The building, a former gymnasium, served as a headquarters for the Gestapo during World War II. Following the Nazi retreat in 1944, the KGB moved in. More than 2,000 people were executed there, and 300 hundred priests were held prisoner - including Tamkevicius.
“In 8 months I was interrogated 60 times - every other day,” he said.
“The pope wanted to come and visit the roots of our pain,” the archbishop told CNA following the visit.
Born in 1938, Tamkevicius vividly remembers the Soviet occupation, and he told CNA about the campaign of religious repression Lithuanians faced under the communist regime.
“The Soviets wanted to destroy Lithuania and suppress religious freedom - that was non existent. They arrested more than 300 priests, who were not even allowed to teach. They wanted to minimize the Church. It was then that we started to think what we could do to resist the Soviets.”
Tamkevicius played an active part in resisting communist persecution of the Church in Lithuania. With four other priests, he founded in 1978 the Catholic Committee for the Defense of Believers’ Rights.
He also set up the Chronicle of the Catholic Church of Lithuania, a small magazine - produced on a typewriter - that reported on the situation of the Church and of Catholics in the Baltic state. Tamkevicius edited the Chronicle for 11 years.
Asked about why he felt called to play such a prominent role during a period of active persecution for the Church, Tamkevicius told CNA, “I entered the Church, and I entered it completely.”
As a Jesuit priest, Tamkevicius began his work of resistance by writing a news bulletin to inform the world about the persecution faced by the Church in Lithuania. As one of the younger members of the order, he felt called to take on an active role.
“I was one of the youngest,” he said, “so I made the decision that I could risk something for the Church.” Tamkevicius founded the Chronicle in 1972.
“Every issue of the Chronicle of the Church in Lithuania carried stories about what was happening here. When I started, I had no idea how many KGB collaborators were all around us. It was only thanks to God I could continue to write the Chronicles for 11 years.”
“In that place Pope Francis visited,” he said, “thousands have been killed, while thousands more were sent to into exile in the Soviet Union.” The archbishop was among them.
In 1983, Tamkevicius was arrested and held by the KGB. He was sentenced to 10 years of forced labor and exile. He served some of his sentence in Siberia.
Tamkevicius told CNA that Francis’ visit was an emotional moment for him.
“I dreamed for 35 years that the pope would one day visit the place where I and others were imprisoned, and so I thanked the pope for showing solidarity with our people.”

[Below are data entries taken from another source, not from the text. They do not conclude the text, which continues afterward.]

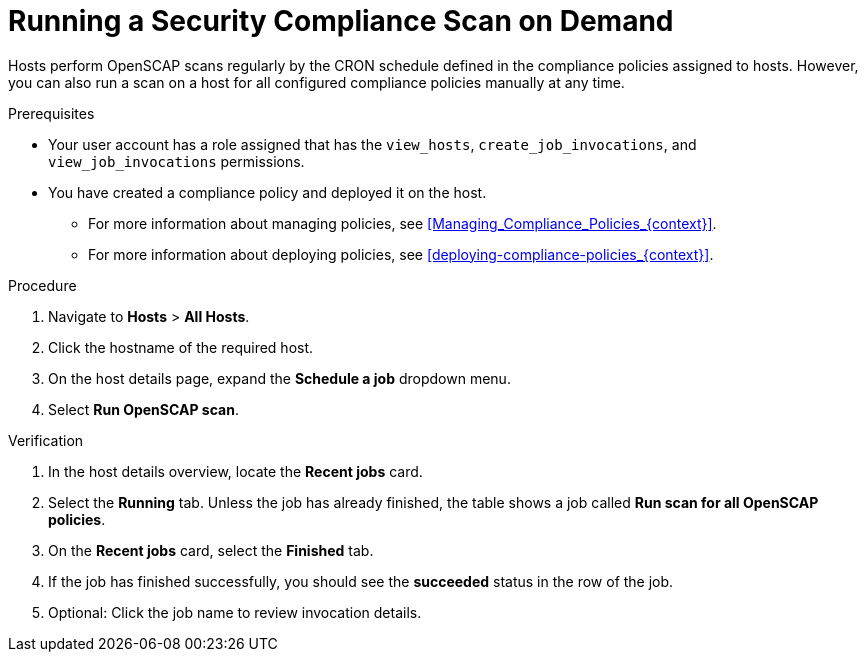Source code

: [id="running-a-security-compliance-scan-on-demand_{context}"]
= Running a Security Compliance Scan on Demand

Hosts perform OpenSCAP scans regularly by the CRON schedule defined in the compliance policies assigned to hosts.
However, you can also run a scan on a host for all configured compliance policies manually at any time.

.Prerequisites
* Your user account has a role assigned that has the `view_hosts`, `create_job_invocations`, and `view_job_invocations` permissions.
* You have created a compliance policy and deployed it on the host.
** For more information about managing policies, see xref:Managing_Compliance_Policies_{context}[].
** For more information about deploying policies, see xref:deploying-compliance-policies_{context}[].

.Procedure
. Navigate to *Hosts* > *All Hosts*.
. Click the hostname of the required host.
. On the host details page, expand the *Schedule a job* dropdown menu.
. Select *Run OpenSCAP scan*.

.Verification
. In the host details overview, locate the *Recent jobs* card.
. Select the *Running* tab.
Unless the job has already finished, the table shows a job called *Run scan for all OpenSCAP policies*.
. On the *Recent jobs* card, select the *Finished* tab.
. If the job has finished successfully, you should see the *succeeded* status in the row of the job.
. Optional: Click the job name to review invocation details.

The pope’s speech was less important to the archbishop than the fact that he was there. He told CNA that Francis “said nothing in particular, he showed solidarity.” He added that entering the museum building brought back memories, “good and bad.”
Among the good things, he said, was his recollection of “the prayers, never more intense - the Rosary, the reading of the Bible.” These devotions sustained him during a period in which he was held and questioned by the Soviets.
Tamkevicius was eventually released as part of Mikhail Gorbachev’s perestrojka program. He returned home and was appointed spiritual director of the seminary in Kaunas, Lithuania’s second largest city, in 1989, becoming the rector of the seminary the following year.
In 1991, he was consecrated an auxiliary bishop of the Archdiocese of Kaunas, becoming the city’s archbishop in 1996.